- What is expected -
Transcribe each line below word for word.

>>>>

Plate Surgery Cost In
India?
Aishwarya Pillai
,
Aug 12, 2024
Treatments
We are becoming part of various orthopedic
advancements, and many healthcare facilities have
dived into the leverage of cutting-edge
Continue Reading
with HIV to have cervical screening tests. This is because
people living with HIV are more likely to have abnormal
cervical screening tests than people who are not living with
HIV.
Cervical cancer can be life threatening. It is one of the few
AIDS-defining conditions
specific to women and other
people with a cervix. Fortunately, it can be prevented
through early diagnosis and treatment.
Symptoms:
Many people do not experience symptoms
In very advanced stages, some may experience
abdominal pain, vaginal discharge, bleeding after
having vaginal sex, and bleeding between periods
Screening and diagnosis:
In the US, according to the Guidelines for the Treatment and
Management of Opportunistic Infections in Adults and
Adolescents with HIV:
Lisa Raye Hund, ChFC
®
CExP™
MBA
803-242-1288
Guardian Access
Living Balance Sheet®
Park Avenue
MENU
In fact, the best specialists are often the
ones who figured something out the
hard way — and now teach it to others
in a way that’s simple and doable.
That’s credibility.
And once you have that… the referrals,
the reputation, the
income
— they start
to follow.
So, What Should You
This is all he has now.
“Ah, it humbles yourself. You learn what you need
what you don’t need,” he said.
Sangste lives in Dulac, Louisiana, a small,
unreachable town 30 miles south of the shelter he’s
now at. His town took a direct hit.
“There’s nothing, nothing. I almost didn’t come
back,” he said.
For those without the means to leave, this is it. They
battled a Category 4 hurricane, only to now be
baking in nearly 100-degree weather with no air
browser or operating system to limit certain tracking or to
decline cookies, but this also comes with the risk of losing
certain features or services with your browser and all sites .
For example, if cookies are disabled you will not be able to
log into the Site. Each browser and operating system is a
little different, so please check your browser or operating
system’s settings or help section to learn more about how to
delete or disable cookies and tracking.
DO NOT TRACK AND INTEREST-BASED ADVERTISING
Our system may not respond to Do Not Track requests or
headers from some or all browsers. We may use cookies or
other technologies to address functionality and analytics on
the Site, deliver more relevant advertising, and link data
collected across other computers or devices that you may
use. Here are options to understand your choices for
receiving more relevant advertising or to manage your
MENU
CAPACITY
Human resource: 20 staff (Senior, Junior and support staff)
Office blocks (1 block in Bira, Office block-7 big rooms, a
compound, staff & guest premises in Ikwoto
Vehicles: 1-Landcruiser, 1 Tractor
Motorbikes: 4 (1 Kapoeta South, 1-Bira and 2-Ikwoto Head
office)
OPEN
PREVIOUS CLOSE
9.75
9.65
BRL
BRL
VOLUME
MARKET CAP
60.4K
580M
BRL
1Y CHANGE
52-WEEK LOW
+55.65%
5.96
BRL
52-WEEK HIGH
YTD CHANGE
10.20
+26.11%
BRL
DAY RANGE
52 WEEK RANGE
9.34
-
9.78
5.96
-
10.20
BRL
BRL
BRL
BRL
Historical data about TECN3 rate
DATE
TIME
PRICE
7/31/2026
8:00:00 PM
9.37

<<<<

- Reply -
Plate Surgery Cost In
India?
Aishwarya Pillai
,
Aug 12, 2024
Treatments
We are becoming part of various orthopedic
advancements, and many healthcare facilities have
dived into the leverage of cutting-edge
Continue Reading
with HIV to have cervical screening tests. This is because
people living with HIV are more likely to have abnormal
cervical screening tests than people who are not living with
HIV.
Cervical cancer can be life threatening. It is one of the few
AIDS-defining conditions
specific to women and other
people with a cervix. Fortunately, it can be prevented
through early diagnosis and treatment.
Symptoms:
Many people do not experience symptoms
In very advanced stages, some may experience
abdominal pain, vaginal discharge, bleeding after
having vaginal sex, and bleeding between periods
Screening and diagnosis:
In the US, according to the Guidelines for the Treatment and
Management of Opportunistic Infections in Adults and
Adolescents with HIV:
Lisa Raye Hund, ChFC
®
CExP™
MBA
803-242-1288
Guardian Access
Living Balance Sheet®
Park Avenue
MENU
In fact, the best specialists are often the
ones who figured something out the
hard way — and now teach it to others
in a way that’s simple and doable.
That’s credibility.
And once you have that… the referrals,
the reputation, the
income
— they start
to follow.
So, What Should You
This is all he has now.
“Ah, it humbles yourself. You learn what you need
what you don’t need,” he said.
Sangste lives in Dulac, Louisiana, a small,
unreachable town 30 miles south of the shelter he’s
now at. His town took a direct hit.
“There’s nothing, nothing. I almost didn’t come
back,” he said.
For those without the means to leave, this is it. They
battled a Category 4 hurricane, only to now be
baking in nearly 100-degree weather with no air
browser or operating system to limit certain tracking or to
decline cookies, but this also comes with the risk of losing
certain features or services with your browser and all sites .
For example, if cookies are disabled you will not be able to
log into the Site. Each browser and operating system is a
little different, so please check your browser or operating
system’s settings or help section to learn more about how to
delete or disable cookies and tracking.
DO NOT TRACK AND INTEREST-BASED ADVERTISING
Our system may not respond to Do Not Track requests or
headers from some or all browsers. We may use cookies or
other technologies to address functionality and analytics on
the Site, deliver more relevant advertising, and link data
collected across other computers or devices that you may
use. Here are options to understand your choices for
receiving more relevant advertising or to manage your
MENU
CAPACITY
Human resource: 20 staff (Senior, Junior and support staff)
Office blocks (1 block in Bira, Office block-7 big rooms, a
compound, staff & guest premises in Ikwoto
Vehicles: 1-Landcruiser, 1 Tractor
Motorbikes: 4 (1 Kapoeta South, 1-Bira and 2-Ikwoto Head
office)
OPEN
PREVIOUS CLOSE
9.75
9.65
BRL
BRL
VOLUME
MARKET CAP
60.4K
580M
BRL
1Y CHANGE
52-WEEK LOW
+55.65%
5.96
BRL
52-WEEK HIGH
YTD CHANGE
10.20
+26.11%
BRL
DAY RANGE
52 WEEK RANGE
9.34
-
9.78
5.96
-
10.20
BRL
BRL
BRL
BRL
Historical data about TECN3 rate
DATE
TIME
PRICE
7/31/2026
8:00:00 PM
9.37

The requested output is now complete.